### PROBLEM REQUIREMENTS
Find every line below with the word "hjemmeside". Then give only how many there are.

(Dataset entries)

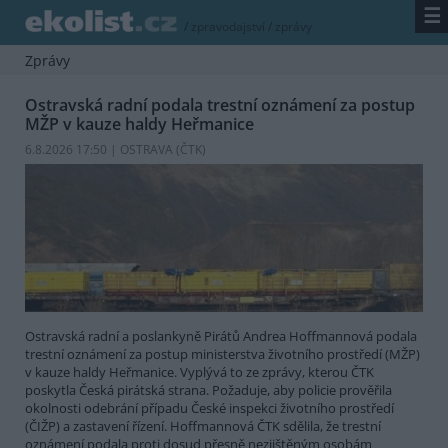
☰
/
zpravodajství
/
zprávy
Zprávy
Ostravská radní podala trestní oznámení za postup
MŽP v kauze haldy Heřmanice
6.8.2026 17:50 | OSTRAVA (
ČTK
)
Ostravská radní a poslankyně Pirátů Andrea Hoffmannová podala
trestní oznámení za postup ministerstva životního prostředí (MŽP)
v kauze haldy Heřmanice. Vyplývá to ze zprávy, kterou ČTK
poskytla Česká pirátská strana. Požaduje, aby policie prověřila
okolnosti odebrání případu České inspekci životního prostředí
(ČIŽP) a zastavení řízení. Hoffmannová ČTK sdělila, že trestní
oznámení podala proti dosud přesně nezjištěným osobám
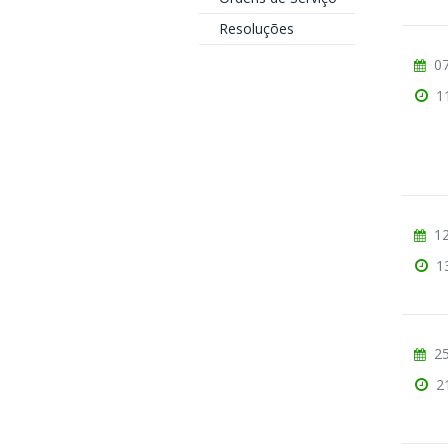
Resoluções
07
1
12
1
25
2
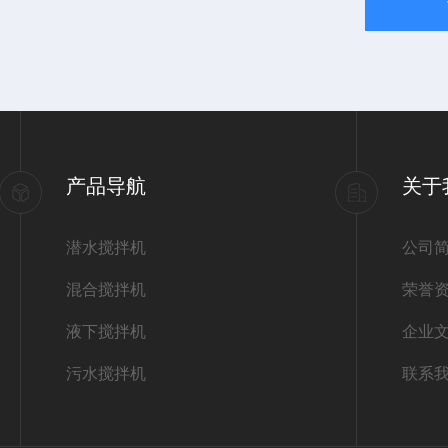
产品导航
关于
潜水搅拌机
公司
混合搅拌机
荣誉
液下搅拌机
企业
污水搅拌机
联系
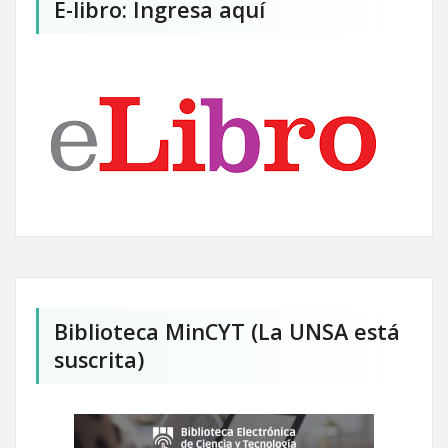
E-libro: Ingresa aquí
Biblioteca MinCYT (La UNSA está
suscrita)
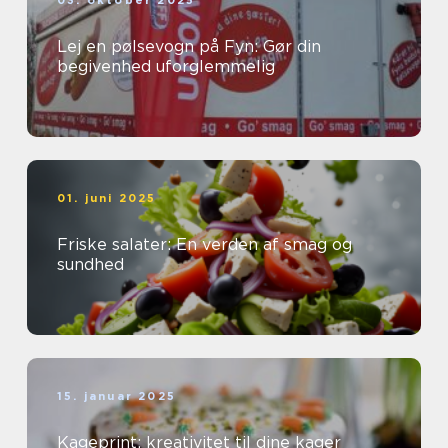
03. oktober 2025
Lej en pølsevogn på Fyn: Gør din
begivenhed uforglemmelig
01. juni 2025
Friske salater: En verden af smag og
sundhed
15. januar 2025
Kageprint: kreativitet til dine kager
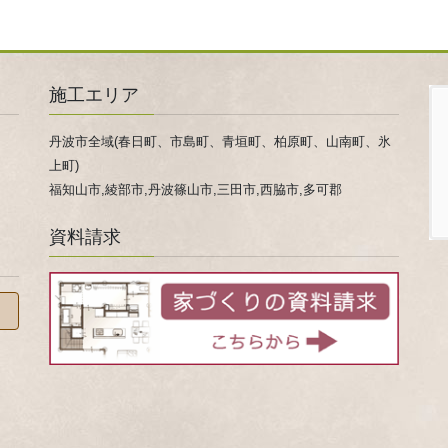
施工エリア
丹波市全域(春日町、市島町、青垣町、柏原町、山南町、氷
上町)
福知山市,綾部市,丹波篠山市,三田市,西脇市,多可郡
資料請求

==

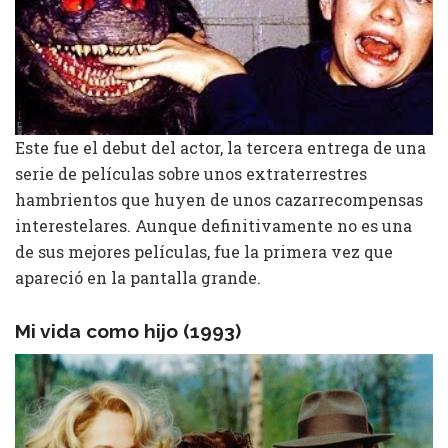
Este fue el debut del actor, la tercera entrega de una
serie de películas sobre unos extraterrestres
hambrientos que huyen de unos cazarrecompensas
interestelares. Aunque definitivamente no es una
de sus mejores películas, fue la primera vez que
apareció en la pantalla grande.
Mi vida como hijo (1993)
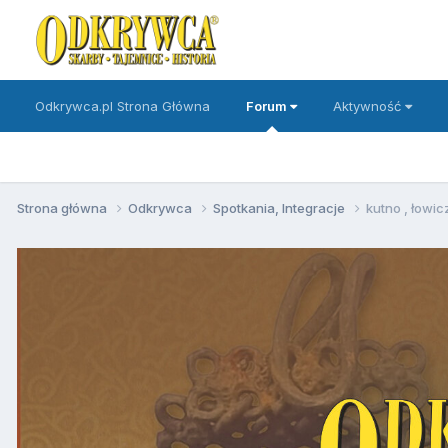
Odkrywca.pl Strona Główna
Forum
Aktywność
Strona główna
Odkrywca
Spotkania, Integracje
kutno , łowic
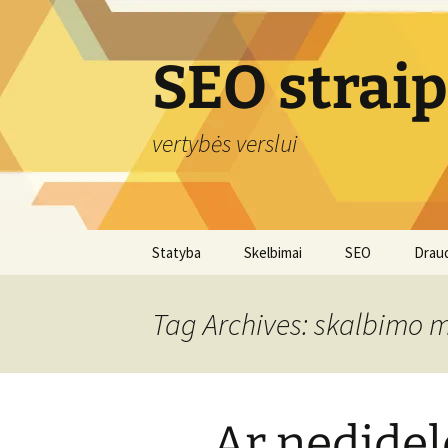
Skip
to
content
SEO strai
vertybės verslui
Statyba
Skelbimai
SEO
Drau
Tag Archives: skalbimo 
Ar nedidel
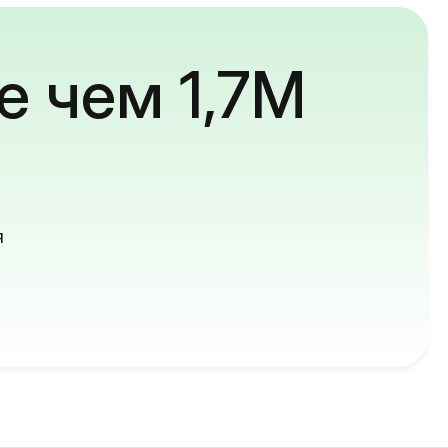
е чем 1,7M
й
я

---

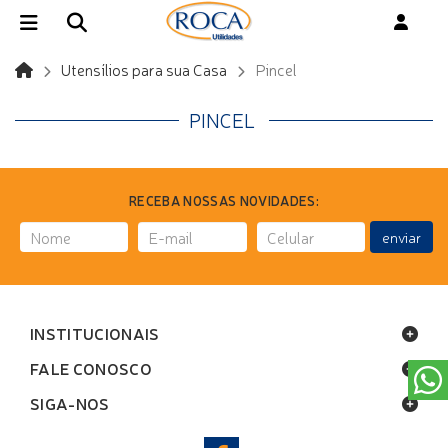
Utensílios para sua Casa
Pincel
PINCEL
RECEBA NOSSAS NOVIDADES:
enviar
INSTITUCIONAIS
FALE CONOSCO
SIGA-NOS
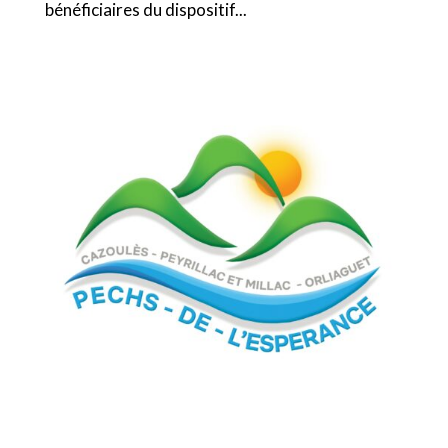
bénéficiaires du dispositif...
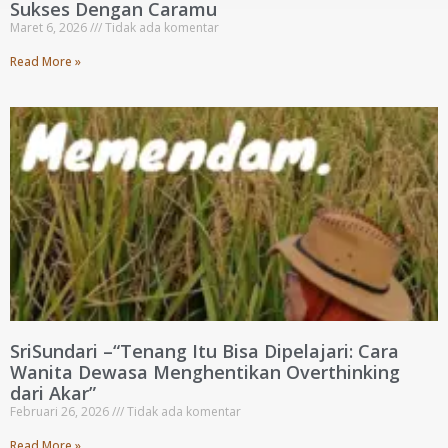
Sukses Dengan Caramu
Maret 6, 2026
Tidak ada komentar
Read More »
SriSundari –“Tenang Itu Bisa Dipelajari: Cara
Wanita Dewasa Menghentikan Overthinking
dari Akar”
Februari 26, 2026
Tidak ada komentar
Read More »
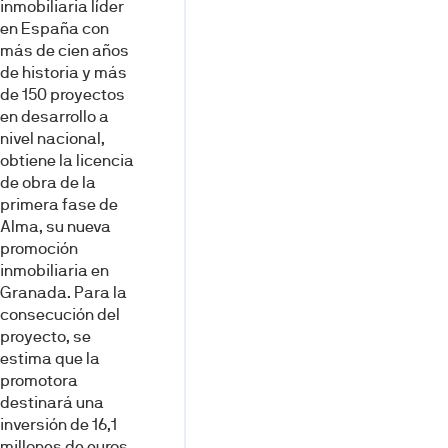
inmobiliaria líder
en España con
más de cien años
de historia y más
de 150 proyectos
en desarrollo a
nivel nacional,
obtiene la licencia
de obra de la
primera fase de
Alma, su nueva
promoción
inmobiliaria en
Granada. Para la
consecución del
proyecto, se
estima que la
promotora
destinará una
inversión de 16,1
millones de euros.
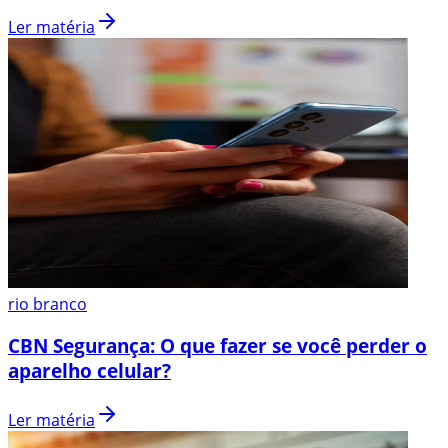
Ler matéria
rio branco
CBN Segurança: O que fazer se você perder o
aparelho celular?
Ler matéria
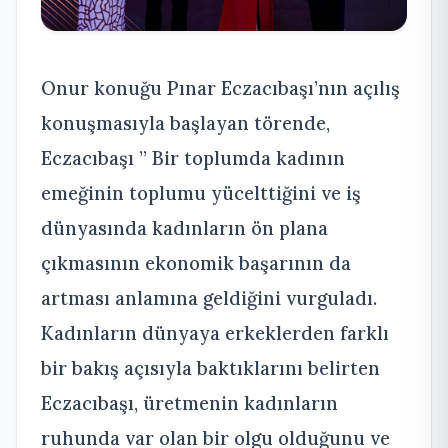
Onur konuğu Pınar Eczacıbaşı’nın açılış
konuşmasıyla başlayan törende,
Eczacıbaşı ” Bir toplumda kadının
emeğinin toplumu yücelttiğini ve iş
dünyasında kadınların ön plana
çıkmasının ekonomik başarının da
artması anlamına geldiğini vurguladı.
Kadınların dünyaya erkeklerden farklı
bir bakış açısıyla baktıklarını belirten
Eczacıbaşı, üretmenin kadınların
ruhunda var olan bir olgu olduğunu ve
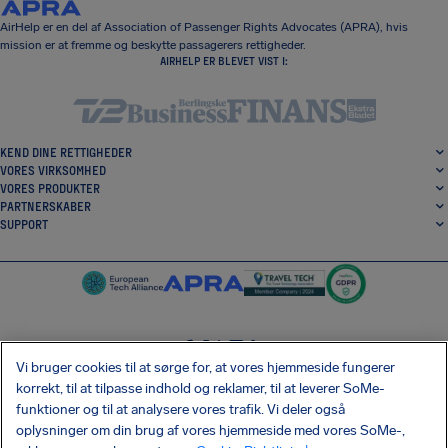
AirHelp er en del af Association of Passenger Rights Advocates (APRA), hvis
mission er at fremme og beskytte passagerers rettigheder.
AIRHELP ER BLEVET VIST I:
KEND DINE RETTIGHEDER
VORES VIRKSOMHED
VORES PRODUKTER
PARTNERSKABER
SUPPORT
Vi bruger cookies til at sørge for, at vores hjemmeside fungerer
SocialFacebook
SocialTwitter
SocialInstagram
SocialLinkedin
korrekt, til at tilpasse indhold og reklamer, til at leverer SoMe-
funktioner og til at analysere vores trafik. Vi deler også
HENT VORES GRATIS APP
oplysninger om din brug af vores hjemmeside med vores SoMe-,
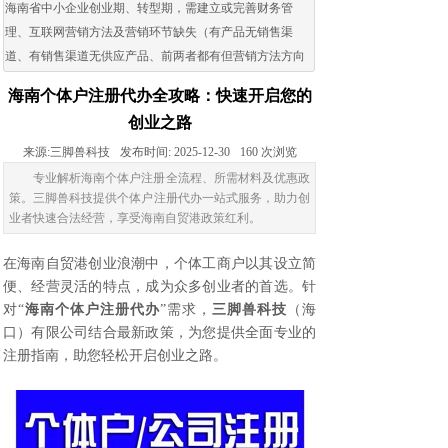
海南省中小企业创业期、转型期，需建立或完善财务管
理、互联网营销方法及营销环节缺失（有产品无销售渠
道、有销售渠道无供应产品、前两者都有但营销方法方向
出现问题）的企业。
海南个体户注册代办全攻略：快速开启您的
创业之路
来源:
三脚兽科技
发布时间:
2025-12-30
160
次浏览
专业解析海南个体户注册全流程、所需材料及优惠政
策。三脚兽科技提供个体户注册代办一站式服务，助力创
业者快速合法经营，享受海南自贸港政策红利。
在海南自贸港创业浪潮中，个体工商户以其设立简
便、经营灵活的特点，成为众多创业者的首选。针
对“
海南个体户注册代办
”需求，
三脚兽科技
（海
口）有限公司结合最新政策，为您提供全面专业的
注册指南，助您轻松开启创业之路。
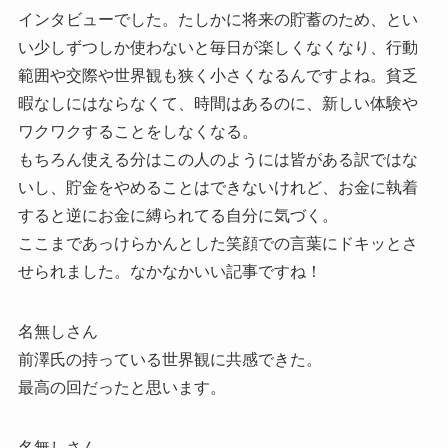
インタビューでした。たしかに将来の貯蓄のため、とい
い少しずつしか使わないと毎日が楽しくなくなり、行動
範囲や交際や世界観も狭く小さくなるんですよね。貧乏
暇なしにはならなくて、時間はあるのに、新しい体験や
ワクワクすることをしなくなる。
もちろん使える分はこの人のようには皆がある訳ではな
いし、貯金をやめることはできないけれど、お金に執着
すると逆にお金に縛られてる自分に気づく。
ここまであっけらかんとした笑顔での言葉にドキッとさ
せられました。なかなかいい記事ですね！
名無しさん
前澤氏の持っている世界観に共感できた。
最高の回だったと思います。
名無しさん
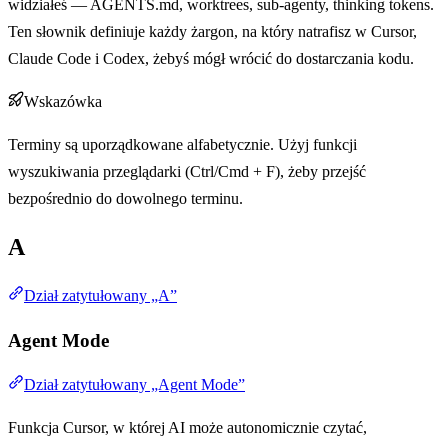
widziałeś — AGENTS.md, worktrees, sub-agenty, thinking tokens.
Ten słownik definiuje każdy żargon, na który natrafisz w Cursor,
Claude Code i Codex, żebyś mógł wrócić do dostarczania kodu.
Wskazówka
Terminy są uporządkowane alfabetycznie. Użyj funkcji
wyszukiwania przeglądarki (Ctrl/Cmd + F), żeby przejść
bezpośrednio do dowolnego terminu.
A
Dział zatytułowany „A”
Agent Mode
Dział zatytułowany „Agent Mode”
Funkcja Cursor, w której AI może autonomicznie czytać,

### FINISHED EXERCISE
2